Je trouve que cela détruit la balance fragile entre les instruments dans le cas présent. Le chant est mis beaucoup trop en avant et noie les mélodies. En ce qui me concerne, ce fut la barrière la plus haute pour m’immerger dans l’univers musical de Përl. Le manque de balance dans le son est le plus gros défaut de cet album: la rythmique est trop en avant, la basse trop audible dans le mix et la guitare est trop en retrait. Comme de plus le travail sur les mélodies n’est pas toujours recherché (flagrant sur "Monarques" ou "L’(h)être balafré"), ou alors les mélodies sont belles mais complètement noyées, il y a un vrai trou auditif. Ce qui est fort dommage car Përl manie bien le mariage stylistique entre du post-metal presque groovy, de l’ambient ("Sur le seuil"), du post rock à la construction archi classique en crescendo ("Sur le seuil"), du black metal ("Le veilleur"). A noter que ce titre survole l’album par sa beauté, ses variations et son atmosphère. Dommage que quand le groupe tente des constructions plus progressives, il ne réussit pas vraiment à nous emmener avec lui. "Le jour des corneilles" est un des titres les plus faibles de l’album car outre les problèmes de mixage, la composition ne va nulle part et le disque se termine sur une déception. 

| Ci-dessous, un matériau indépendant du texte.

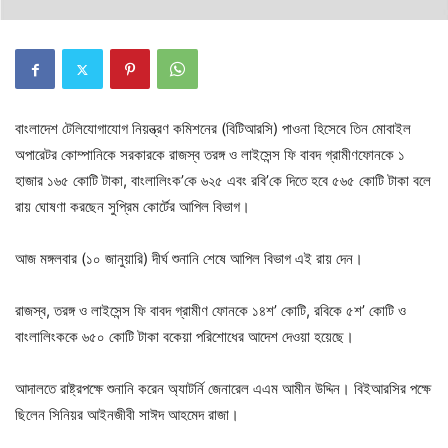
বাংলাদেশ টেলিযোগাযোগ নিয়ন্ত্রণ কমিশনের (বিটিআরসি) পাওনা হিসেবে তিন মোবাইল
অপারেটর কোম্পানিকে সরকারকে রাজস্ব তরঙ্গ ও লাইসেন্স ফি বাবদ গ্রামীণফোনকে ১
হাজার ১৬৫ কোটি টাকা, বাংলালিংক’কে ৬২৫ এবং রবি’কে দিতে হবে ৫৬৫ কোটি টাকা বলে
রায় ঘোষণা করছেন সুপ্রিম কোর্টের আপিল বিভাগ।
আজ মঙ্গলবার (১০ জানুয়ারি) দীর্ঘ শুনানি শেষে আপিল বিভাগ এই রায় দেন।
রাজস্ব, তরঙ্গ ও লাইসেন্স ফি বাবদ গ্রামীণ ফোনকে ১৪শ’ কোটি, রবিকে ৫শ’ কোটি ও
বাংলালিংককে ৬৫০ কোটি টাকা বকেয়া পরিশোধের আদেশ দেওয়া হয়েছে।
আদালতে রাষ্ট্রপক্ষে শুনানি করেন অ্যাটর্নি জেনারেল এএম আমীন উদ্দিন। বিইআরসির পক্ষে
ছিলেন সিনিয়র আইনজীবী সাঈদ আহমেদ রাজা।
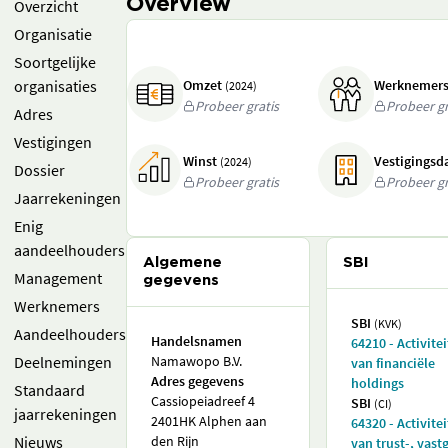
Overview
Overzicht
Organisatie
Soortgelijke
organisaties
Omzet
Werknemer
(2024)
Probeer gratis
Probeer gr
Adres
Vestigingen
Winst
Vestigings
(2024)
Dossier
Probeer gratis
Probeer gr
Jaarrekeningen
Enig
aandeelhouders
Algemene
SBI
Management
gegevens
Werknemers
SBI
(KVK)
Aandeelhouders
Handelsnamen
64210 - Activite
Deelnemingen
Namawopo B.V.
van financiële
Adres gegevens
holdings
Standaard
Cassiopeiadreef 4
SBI
(CI)
jaarrekeningen
2401HK Alphen aan
64320 - Activite
Nieuws
den Rijn
van trust-, vast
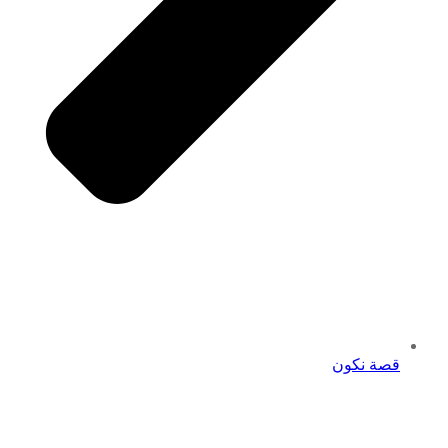
قصة نكون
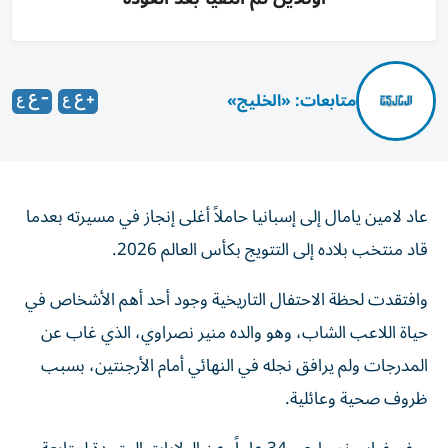
متابعات: «الخليج»
عاد لامين يامال إلى إسبانيا حاملاً أغلى إنجاز في مسيرته بعدما
قاد منتخب بلاده إلى التتويج بكأس العالم 2026.
وافتقدت لحظة الاحتفال التاريخية وجود أحد أهم الأشخاص في
حياة اللاعب الشاب، وهو والده منير نصراوي، الذي غاب عن
المدرجات ولم يرافق نجله في النهائي أمام الأرجنتين، بسبب
ظروف صحية وعائلية.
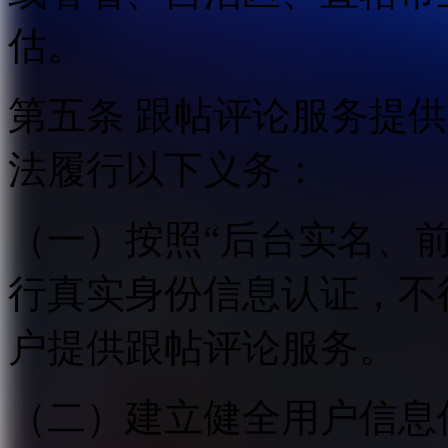
估。
第五条 跟帖评论服务提
法履行以下义务：
（一）按照“后台实名、
行真实身份信息认证，不
户提供跟帖评论服务。
（二）建立健全用户信息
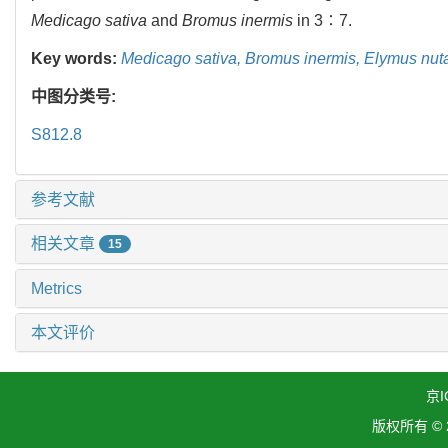
Medicago sativa
and
Bromus inermis
in 3∶7.
Key words:
Medicago sativa,
Bromus inermis,
Elymus nut
中图分类号:
S812.8
参考文献
相关文章
15
Metrics
本文评价
京I
版权所有 ©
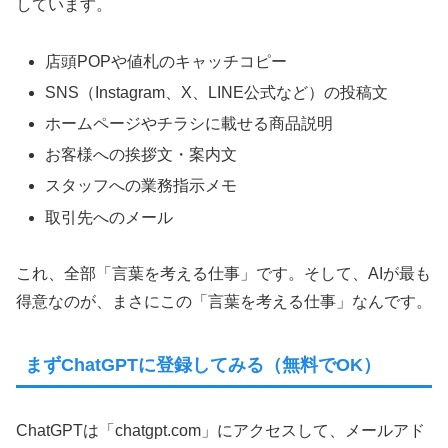
しています。
店頭POPや値札のキャッチコピー
SNS（Instagram、X、LINE公式など）の投稿文
ホームページやチラシに載せる商品説明
お客様への挨拶文・案内文
スタッフへの業務指示メモ
取引先へのメール
これ、全部「言葉を考える仕事」です。そして、AIが最も
得意なのが、まさにこの「言葉を考える仕事」なんです。
まずChatGPTに登録してみる（無料でOK）
ChatGPTは「chatgpt.com」にアクセスして、メールアド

Troisième essai donc pour Përl et je dois admettre que le verdict est très mitigé: il y a un univers, des idées noyées dans un ensemble sonore en complet déséquilibre. Le cœur de la musique (les mélodies) est tellement noyé que nous pouvons nous demander s'il n’est qu’un prétexte. Le chant déclamatoire devient alors le seul élément qui reste et il est très, trop, clivant. Une déception.